We hear a lot from politicians about coasting schools. But there is another problem that is growing each year: coasting students who do not want to grapple with a tough subject. It is not entirely their fault that they lack independent study skills and struggle with basic scientific concepts. The need for schools to perform in league tables and the current science curriculum are to blame, too.

The GCSE chemistry course these pupils followed was not particularly challenging and the exam paper even less so. With headteachers under pressure to meet targets, some schools have adopted the “put it on a plate and spoon it into their mouths” policy. Arming students with revision guides, putting on extra classes and devoting entire days to coursework is becoming the norm. It seems like a lot of effort when students only need to answer a third of the questions correctly to gain a grade C, or 75 per cent to gain an A*.

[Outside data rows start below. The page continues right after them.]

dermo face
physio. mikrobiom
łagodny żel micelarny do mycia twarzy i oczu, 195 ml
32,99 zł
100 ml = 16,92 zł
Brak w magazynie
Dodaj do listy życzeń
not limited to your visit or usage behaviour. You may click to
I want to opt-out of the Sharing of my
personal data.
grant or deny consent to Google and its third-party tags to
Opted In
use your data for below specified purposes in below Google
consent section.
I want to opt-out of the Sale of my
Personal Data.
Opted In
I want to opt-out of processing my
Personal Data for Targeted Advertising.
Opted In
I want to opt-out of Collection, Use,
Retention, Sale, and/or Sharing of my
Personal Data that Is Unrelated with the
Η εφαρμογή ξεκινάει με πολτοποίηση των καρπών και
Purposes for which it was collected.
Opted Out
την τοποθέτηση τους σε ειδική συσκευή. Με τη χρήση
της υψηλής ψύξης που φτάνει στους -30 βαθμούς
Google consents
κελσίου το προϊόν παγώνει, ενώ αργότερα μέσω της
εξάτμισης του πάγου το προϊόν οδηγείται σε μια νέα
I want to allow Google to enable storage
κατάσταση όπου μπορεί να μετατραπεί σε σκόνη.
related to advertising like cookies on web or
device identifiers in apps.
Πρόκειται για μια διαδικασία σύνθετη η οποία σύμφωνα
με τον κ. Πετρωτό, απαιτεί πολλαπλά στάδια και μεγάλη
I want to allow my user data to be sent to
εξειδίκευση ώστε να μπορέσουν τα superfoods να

I currently have 30 students in my A-level chemistry class. They have a wide range of abilities, even though the majority gained an A* or an A in their GCSE chemistry. I do not have the time to build the basic knowledge that they are missing, so I have resorted to lunchtimes and after-school sessions.

Several students from the group have already said that they do not want to continue with chemistry next year because it is too hard. They are right - A-level chemistry is hard. If these students had followed a more rigorous and demanding GCSE chemistry course they would have realised that. And they would be relishing the challenge they face now, instead of running away from it.